• [EXERCISE AIM]: Whenever a line of the listing contains "index", it counts; give the total number of such lines and nothing more.

+ + + +

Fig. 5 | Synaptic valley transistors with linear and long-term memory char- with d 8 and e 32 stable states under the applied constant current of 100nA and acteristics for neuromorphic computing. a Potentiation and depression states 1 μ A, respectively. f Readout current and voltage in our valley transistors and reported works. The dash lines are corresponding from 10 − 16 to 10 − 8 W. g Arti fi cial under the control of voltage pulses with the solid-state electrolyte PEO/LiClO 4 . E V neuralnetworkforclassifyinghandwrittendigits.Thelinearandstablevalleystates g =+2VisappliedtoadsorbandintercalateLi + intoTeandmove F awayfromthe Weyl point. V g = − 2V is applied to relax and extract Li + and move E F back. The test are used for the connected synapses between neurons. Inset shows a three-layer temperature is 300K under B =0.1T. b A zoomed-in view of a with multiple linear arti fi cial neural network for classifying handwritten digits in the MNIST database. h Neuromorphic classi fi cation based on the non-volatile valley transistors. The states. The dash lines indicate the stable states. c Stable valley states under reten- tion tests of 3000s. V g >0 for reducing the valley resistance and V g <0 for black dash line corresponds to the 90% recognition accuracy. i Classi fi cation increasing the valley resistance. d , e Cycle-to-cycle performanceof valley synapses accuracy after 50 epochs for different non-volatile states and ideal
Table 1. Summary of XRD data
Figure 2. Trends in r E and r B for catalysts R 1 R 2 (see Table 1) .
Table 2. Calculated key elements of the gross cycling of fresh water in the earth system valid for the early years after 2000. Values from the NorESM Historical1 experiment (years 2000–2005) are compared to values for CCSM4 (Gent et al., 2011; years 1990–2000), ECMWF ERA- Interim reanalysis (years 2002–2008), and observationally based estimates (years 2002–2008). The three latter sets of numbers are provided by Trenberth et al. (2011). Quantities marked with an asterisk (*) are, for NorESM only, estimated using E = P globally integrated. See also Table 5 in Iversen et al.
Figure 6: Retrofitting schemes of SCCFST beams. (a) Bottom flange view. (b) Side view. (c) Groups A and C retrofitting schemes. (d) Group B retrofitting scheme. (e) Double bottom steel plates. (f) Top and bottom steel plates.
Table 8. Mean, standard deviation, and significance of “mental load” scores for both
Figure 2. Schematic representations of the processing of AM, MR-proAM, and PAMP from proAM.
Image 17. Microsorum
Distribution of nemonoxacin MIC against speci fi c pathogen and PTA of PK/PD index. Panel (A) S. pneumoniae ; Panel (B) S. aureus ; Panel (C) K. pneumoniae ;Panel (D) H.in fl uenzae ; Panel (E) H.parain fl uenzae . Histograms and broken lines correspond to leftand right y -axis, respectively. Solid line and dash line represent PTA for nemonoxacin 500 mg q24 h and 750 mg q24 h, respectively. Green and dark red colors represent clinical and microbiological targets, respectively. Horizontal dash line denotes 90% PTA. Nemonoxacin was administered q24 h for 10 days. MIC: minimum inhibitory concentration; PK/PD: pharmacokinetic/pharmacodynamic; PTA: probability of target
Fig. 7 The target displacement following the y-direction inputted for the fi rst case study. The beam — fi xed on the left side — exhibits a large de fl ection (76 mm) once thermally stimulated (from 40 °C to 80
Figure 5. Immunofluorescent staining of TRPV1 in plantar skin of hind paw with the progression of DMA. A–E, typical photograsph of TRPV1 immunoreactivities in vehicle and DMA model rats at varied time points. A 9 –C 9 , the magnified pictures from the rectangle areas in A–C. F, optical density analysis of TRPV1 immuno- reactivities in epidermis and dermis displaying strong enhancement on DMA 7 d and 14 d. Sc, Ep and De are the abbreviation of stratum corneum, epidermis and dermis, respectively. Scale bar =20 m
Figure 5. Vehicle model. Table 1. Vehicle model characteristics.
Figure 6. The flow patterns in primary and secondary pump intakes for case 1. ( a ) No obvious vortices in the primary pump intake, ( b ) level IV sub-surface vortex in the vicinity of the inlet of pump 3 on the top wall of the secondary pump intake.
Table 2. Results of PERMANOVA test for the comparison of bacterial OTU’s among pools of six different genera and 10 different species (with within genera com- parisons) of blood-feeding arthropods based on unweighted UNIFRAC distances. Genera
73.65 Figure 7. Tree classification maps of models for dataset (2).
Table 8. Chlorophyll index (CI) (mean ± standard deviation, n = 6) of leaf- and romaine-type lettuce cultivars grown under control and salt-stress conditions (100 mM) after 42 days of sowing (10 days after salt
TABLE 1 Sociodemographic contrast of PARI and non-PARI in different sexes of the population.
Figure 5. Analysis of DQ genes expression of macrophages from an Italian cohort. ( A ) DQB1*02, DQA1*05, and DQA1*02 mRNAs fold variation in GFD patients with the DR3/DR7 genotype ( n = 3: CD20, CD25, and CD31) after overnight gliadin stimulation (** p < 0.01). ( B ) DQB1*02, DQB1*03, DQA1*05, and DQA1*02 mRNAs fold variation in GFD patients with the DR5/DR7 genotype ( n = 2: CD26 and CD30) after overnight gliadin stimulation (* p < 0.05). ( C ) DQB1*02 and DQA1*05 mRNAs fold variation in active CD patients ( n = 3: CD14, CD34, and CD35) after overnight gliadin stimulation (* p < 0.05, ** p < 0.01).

+ + + +

• [ANSWER BELOW]: 2